▶ [Requirement] Could you reproduce all of the following entries exactly?

(Joint position lists)
▼▼▼

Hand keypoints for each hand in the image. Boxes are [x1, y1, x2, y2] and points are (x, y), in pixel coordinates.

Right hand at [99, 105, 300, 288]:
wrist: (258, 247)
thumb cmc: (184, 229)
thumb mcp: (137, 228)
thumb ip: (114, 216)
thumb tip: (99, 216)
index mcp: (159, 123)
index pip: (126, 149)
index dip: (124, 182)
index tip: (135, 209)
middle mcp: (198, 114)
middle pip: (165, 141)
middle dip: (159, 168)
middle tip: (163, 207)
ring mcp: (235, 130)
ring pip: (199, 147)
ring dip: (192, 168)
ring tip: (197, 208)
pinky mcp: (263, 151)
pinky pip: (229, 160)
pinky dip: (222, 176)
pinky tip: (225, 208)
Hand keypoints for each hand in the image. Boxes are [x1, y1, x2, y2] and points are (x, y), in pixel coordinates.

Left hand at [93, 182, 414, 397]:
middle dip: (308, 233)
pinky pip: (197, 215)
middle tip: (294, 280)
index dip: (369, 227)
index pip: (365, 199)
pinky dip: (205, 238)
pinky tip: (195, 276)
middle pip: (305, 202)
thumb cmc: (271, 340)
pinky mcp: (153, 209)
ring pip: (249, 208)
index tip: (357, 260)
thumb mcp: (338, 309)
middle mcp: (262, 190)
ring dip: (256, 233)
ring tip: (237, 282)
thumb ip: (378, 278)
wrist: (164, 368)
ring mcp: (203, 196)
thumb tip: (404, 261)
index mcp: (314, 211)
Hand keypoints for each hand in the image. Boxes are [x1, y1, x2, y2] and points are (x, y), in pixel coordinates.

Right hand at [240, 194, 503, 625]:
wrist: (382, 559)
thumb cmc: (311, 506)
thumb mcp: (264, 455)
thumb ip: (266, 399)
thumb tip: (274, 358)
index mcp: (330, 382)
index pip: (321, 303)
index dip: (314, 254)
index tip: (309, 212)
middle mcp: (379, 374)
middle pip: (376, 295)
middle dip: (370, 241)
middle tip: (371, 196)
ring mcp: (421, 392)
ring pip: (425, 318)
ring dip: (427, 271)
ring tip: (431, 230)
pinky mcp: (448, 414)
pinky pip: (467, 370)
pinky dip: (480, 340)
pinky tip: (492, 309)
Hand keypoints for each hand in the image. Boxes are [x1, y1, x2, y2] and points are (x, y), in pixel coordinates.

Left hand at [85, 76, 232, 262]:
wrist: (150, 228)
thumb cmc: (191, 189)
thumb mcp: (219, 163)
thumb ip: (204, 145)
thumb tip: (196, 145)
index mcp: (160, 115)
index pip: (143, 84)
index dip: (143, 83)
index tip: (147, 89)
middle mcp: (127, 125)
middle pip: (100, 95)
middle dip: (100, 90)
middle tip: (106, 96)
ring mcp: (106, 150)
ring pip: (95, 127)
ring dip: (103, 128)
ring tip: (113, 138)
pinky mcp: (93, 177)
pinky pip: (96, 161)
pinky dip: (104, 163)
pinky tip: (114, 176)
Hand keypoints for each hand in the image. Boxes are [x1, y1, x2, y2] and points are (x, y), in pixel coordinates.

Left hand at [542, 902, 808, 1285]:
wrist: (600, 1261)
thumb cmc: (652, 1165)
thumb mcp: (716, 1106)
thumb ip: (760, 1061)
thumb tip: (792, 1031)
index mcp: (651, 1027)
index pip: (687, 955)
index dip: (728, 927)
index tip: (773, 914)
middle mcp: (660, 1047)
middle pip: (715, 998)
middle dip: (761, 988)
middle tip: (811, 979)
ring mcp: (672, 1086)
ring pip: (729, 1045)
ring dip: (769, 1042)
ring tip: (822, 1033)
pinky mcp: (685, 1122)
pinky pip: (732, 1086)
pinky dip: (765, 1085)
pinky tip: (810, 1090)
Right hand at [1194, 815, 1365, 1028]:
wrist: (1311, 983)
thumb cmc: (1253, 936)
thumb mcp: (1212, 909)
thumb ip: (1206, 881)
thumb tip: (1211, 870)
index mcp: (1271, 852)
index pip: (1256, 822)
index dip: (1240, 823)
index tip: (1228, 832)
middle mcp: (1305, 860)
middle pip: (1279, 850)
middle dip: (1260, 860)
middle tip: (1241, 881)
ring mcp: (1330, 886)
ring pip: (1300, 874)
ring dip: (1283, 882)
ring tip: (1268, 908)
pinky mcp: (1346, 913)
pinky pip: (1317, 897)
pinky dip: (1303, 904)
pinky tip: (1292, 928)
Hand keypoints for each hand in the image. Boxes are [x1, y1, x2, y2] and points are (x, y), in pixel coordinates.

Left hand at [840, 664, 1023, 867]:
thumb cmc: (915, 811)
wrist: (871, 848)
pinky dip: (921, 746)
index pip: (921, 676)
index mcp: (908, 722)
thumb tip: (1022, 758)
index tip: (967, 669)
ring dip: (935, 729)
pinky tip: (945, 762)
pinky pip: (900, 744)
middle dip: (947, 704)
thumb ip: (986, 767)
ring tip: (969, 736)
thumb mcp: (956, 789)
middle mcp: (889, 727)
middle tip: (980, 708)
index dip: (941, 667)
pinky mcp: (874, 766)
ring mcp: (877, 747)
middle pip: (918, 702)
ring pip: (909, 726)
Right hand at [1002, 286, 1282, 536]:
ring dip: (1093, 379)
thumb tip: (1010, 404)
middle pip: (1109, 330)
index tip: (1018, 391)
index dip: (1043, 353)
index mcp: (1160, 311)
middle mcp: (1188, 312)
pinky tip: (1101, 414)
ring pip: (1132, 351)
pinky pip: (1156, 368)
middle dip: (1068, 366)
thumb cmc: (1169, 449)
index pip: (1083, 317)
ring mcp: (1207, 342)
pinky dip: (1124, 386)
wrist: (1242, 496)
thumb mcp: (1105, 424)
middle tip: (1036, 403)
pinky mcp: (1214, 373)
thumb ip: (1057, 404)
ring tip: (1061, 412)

▲▲▲

▶ [Worked solution]
Hand keypoints for each hand in the image. Boxes are [x1, y1, x2, y2] and points are (x, y), in pixel coordinates.

Right hand at [99, 105, 300, 288]:
wrist: (258, 247)
thumb cmc: (184, 229)
thumb mcp: (137, 228)
thumb ip: (114, 216)
thumb tip: (99, 216)
index mcp: (159, 123)
index pip: (126, 149)
index dip: (124, 182)
index tip: (135, 209)
middle mcp: (198, 114)
middle pip: (165, 141)
middle dip: (159, 168)
middle tip: (163, 207)
ring mcp: (235, 130)
ring pip: (199, 147)
ring dip: (192, 168)
ring tip: (197, 208)
pinky mcp: (263, 151)
pinky pip: (229, 160)
pinky dip: (222, 176)
pinky tip: (225, 208)
Hand keypoints for each hand in the image. Boxes are [x1, y1, x2, y2] and points are (x, y), in pixel coordinates.

Left hand at [93, 182, 414, 397]:
middle dip: (308, 233)
pinky pip: (197, 215)
middle tip: (294, 280)
index dip: (369, 227)
index pip: (365, 199)
pinky dip: (205, 238)
pinky tip: (195, 276)
middle pip: (305, 202)
thumb cmc: (271, 340)
pinky mcp: (153, 209)
ring pip: (249, 208)
index tip: (357, 260)
thumb mcp: (338, 309)
middle mcp: (262, 190)
ring dip: (256, 233)
ring tip: (237, 282)
thumb ip: (378, 278)
wrist: (164, 368)
ring mcp: (203, 196)
thumb tip: (404, 261)
index mcp: (314, 211)
Hand keypoints for each hand in the image. Boxes are [x1, y1, x2, y2] and points are (x, y), in pixel coordinates.

Right hand at [240, 194, 503, 625]:
wrist: (382, 559)
thumb cmc: (311, 506)
thumb mcp: (264, 455)
thumb ip: (266, 399)
thumb tip: (274, 358)
index mcp: (330, 382)
index pip: (321, 303)
index dip: (314, 254)
index tip: (309, 212)
middle mcp: (379, 374)
middle pip: (376, 295)
middle dip: (370, 241)
middle tip: (371, 196)
ring mcp: (421, 392)
ring pip: (425, 318)
ring dip: (427, 271)
ring tip: (431, 230)
pinky mcp: (448, 414)
pinky pip: (467, 370)
pinky dip: (480, 340)
pinky tip: (492, 309)
Hand keypoints for each hand in the image. Boxes are [x1, y1, x2, y2] and points are (x, y), in pixel coordinates.

Left hand at [85, 76, 232, 262]:
wrist: (150, 228)
thumb cmc: (191, 189)
thumb mcp: (219, 163)
thumb ip: (204, 145)
thumb tip: (196, 145)
index mcp: (160, 115)
index pip: (143, 84)
index dip: (143, 83)
index tip: (147, 89)
middle mcp: (127, 125)
middle pip: (100, 95)
middle dip: (100, 90)
middle tip: (106, 96)
ring mcp: (106, 150)
ring pip: (95, 127)
ring dip: (103, 128)
ring tip: (113, 138)
pinky mcp: (93, 177)
pinky pip: (96, 161)
pinky dip: (104, 163)
pinky tip: (114, 176)
Hand keypoints for each hand in the image. Boxes are [x1, y1, x2, y2] and points are (x, y), in pixel coordinates.

Left hand at [542, 902, 808, 1285]:
wrist: (600, 1261)
thumb cmc: (652, 1165)
thumb mcp: (716, 1106)
thumb ip: (760, 1061)
thumb tip: (792, 1031)
index mcp: (651, 1027)
index pip: (687, 955)
index dip: (728, 927)
index tip: (773, 914)
middle mcp: (660, 1047)
middle pip: (715, 998)
middle dip: (761, 988)
middle tip: (811, 979)
ring mcp: (672, 1086)
ring pip: (729, 1045)
ring dip: (769, 1042)
ring tip: (822, 1033)
pinky mcp: (685, 1122)
pinky pip: (732, 1086)
pinky dip: (765, 1085)
pinky tip: (810, 1090)
Right hand at [1194, 815, 1365, 1028]:
wrist: (1311, 983)
thumb cmc: (1253, 936)
thumb mcp: (1212, 909)
thumb ip: (1206, 881)
thumb tip: (1211, 870)
index mcp: (1271, 852)
index pip: (1256, 822)
index dip: (1240, 823)
index tip: (1228, 832)
middle mcp: (1305, 860)
middle pip: (1279, 850)
middle dip: (1260, 860)
middle tip: (1241, 881)
ring mcp: (1330, 886)
ring pip: (1300, 874)
ring dip: (1283, 882)
ring tip: (1268, 908)
pinky mcp: (1346, 913)
pinky pip: (1317, 897)
pinky dip: (1303, 904)
pinky tip: (1292, 928)
Hand keypoints for each hand in the image. Boxes are [x1, y1, x2, y2] and points are (x, y), in pixel coordinates.

Left hand at [840, 664, 1023, 867]:
thumb cmc: (915, 811)
wrist: (871, 848)
pinky dip: (921, 746)
index pip: (921, 676)
index mcp: (908, 722)
thumb tip: (1022, 758)
index tip: (967, 669)
ring dip: (935, 729)
pinky tip: (945, 762)
pinky pip: (900, 744)
middle dip: (947, 704)
thumb ip: (986, 767)
ring tip: (969, 736)
thumb mcp: (956, 789)
middle mcp: (889, 727)
middle tip: (980, 708)
index dip: (941, 667)
pinky mcp: (874, 766)
ring mcp: (877, 747)
middle pip: (918, 702)
ring pip: (909, 726)
Right hand at [1002, 286, 1282, 536]:
ring dip: (1093, 379)
thumb tip: (1010, 404)
middle pip: (1109, 330)
index tip: (1018, 391)
index dip: (1043, 353)
index mcp: (1160, 311)
middle mcp: (1188, 312)
pinky tip: (1101, 414)
ring pip: (1132, 351)
pinky pip: (1156, 368)
middle dip: (1068, 366)
thumb cmc: (1169, 449)
index pip: (1083, 317)
ring mcp: (1207, 342)
pinky dip: (1124, 386)
wrist: (1242, 496)
thumb mcp: (1105, 424)
middle tip: (1036, 403)
pinky mcp: (1214, 373)
thumb ip: (1057, 404)
ring tip: (1061, 412)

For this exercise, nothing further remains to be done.